Brave Rebels. As the Florida prosecutions unfolded, Fosco and his allies faced insurrection from within. A scattering of rank-and-file rebels from Fairbanks to Miami formed "Laborers for a Democratic Union" and challenged Fosco's re-election to the presidency of the LIU. But when Dennis Ryan, an LDU delegate, tried to nominate an opponent at the 1981 convention in Hollywood, Fla., he was beaten savagely by approximately 20 delegates and sergeants-at-arms. From an underworld informant the FBI learned the attack was ordered by Ralph Scopo in New York. .

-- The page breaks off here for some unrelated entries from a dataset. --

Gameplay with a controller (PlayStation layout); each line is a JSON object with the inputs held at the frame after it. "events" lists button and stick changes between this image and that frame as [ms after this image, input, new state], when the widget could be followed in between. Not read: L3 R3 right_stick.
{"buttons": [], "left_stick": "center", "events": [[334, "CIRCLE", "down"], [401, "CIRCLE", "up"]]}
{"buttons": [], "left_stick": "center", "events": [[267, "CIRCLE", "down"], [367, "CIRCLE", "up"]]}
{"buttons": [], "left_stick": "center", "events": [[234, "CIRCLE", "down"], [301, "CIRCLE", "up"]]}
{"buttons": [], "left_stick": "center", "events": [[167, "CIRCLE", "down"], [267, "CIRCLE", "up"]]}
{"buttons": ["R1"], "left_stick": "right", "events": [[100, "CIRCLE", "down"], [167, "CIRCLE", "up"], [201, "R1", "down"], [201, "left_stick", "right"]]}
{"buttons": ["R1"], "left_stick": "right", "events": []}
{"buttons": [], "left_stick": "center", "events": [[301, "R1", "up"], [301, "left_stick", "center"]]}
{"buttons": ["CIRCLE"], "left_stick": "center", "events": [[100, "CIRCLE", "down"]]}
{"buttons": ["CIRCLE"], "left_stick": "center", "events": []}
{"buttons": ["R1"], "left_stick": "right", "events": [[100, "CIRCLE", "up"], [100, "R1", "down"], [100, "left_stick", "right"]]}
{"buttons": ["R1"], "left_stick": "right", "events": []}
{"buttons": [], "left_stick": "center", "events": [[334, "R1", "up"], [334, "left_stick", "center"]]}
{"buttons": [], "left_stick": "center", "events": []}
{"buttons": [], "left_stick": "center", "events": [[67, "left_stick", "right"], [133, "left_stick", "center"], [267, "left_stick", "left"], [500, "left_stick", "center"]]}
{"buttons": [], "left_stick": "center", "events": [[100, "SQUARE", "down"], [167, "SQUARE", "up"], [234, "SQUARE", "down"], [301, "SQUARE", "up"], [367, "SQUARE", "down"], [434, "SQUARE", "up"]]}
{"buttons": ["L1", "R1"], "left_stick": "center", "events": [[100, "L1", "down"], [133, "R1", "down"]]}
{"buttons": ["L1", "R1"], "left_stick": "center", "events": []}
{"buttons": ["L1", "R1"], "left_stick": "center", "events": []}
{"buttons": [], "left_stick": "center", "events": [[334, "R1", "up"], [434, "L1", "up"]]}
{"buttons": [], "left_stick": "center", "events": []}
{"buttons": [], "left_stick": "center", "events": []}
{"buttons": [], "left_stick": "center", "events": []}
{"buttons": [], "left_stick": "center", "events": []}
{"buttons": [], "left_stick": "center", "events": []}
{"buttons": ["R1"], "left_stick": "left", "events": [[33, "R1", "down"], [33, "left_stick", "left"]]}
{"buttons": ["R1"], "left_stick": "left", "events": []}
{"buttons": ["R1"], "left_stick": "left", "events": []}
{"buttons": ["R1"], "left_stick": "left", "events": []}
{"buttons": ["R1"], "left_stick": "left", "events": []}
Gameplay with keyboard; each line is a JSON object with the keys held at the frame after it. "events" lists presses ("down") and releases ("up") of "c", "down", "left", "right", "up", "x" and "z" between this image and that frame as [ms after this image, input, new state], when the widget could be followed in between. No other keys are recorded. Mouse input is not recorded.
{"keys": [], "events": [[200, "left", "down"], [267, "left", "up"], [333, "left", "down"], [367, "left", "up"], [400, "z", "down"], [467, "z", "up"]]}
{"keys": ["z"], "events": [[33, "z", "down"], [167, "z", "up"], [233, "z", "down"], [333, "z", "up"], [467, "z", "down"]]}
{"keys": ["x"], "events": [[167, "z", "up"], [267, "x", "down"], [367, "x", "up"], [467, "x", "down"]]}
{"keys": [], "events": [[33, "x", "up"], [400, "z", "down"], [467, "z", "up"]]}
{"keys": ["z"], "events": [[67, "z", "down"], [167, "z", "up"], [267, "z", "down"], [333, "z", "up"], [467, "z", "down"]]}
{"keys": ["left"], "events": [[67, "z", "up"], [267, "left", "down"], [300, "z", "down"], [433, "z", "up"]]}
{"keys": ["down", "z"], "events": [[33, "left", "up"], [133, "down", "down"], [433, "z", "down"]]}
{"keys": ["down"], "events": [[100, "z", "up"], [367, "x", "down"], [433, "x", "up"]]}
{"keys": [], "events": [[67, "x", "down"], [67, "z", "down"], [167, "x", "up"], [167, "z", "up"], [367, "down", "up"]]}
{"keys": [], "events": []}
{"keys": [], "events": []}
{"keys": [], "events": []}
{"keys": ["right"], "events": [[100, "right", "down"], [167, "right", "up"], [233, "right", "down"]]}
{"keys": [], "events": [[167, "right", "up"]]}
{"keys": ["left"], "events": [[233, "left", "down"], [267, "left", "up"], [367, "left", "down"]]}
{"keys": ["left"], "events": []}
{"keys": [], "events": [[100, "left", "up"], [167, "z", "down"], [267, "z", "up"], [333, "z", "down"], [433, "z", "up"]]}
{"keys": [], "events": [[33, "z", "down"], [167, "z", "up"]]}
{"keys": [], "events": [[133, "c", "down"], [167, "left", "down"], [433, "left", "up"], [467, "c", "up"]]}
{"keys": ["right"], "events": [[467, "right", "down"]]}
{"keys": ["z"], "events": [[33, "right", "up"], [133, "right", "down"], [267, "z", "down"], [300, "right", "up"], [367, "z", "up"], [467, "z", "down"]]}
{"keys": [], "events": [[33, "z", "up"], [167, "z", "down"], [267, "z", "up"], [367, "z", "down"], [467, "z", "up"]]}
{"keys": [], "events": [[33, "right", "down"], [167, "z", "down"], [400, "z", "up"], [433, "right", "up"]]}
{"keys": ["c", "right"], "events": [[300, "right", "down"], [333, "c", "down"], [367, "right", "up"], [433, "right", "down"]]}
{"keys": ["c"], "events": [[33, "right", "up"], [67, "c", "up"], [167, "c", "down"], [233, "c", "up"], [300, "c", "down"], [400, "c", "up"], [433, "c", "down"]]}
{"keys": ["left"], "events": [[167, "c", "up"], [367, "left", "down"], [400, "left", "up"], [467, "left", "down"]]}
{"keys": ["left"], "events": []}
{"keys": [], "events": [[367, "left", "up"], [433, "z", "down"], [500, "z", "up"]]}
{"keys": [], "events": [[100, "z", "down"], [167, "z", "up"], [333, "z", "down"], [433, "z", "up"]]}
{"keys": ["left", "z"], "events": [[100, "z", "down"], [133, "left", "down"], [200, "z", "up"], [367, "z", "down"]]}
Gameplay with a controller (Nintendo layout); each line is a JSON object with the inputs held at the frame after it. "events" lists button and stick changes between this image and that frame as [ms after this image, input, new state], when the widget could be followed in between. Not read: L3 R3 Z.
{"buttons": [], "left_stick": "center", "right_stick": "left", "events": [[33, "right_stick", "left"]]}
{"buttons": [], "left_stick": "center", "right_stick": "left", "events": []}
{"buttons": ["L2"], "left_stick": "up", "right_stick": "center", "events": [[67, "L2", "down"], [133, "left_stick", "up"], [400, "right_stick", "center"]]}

A month later, Ryan and eight fellow Laborers
filed a suit accusing Fosco and other top LIU officers of racketeering
asking that a court-appointed trustee take over the union. But
the of attorneys, paid out of the LIU treasury, stalled for time,
withholding crucial documents, conducting endless depositions
and filing a frivolous countersuit.
The LIU dissenters' hopes focused on Robert
E. Powell, LIU senior vice president and the ranking black in
the hierarchy. Powell, whose reputation for integrity was good,
was urged by many rank-and-filers to challenge Fosco for the presidency.
Powell became the target of a campaign of
intimidation. In an affidavit, he described a death threat delivered
personally by Fosco. Midnight phone calls threatened Powell's
wife and daughter. Dead pigeons and rats were placed on his car.
He moved his family out of Washington and began wearing a bulletproof
vest and packing a pistol. Finally, in 1984, Powell retired in
despair.
With him went the last hope of rank-and-filers
for a cleanup from within. Their war chest exhausted by LIU counsel
Connerton's blizzard of legal paper, the dissidents' lawsuit was
dismissed last year.
SEVENTY-SEVEN LIU officers, members and service
providers have been convicted since 1980, yet killers and thugs
still dot the union payrolls. Of the nation's "50 biggest
Mafia bosses" named by Fortune magazine, four were LIU officers
and five more have been prosecuted in racketeering schemes involving
the union.
Since 1970, the Racketeer Influenced and
Corrupt Organizations Act has made it possible to remove corrupt
union and corporate officials. But under four presidents and nine
attorneys general of both parties, civil RICO suits have been
filed against unions only three times. One was against Ralph Scopo's
LIU District Council and one local in New York; last March a judge
placed both under federal trusteeship, removing 16 of the 25 of
officers; he banned 13 for life from holding union office, and
expelled 7 from the LIU altogether.
Such vigorous Justice Department intervention
must be repeated with the LIU and wherever the mobsters influence
its components. As Robert Powell testified before the President's
Commission on Organized Crime: "As soon as you put one in
jail, another one steps in his place. Until the U.S. government
places these groups under trusteeship and gets someone in there
to turn these organizations back to their members, you will never
clean out the corruption."
Until that day, America's 466,000 Laborers will be in bondage.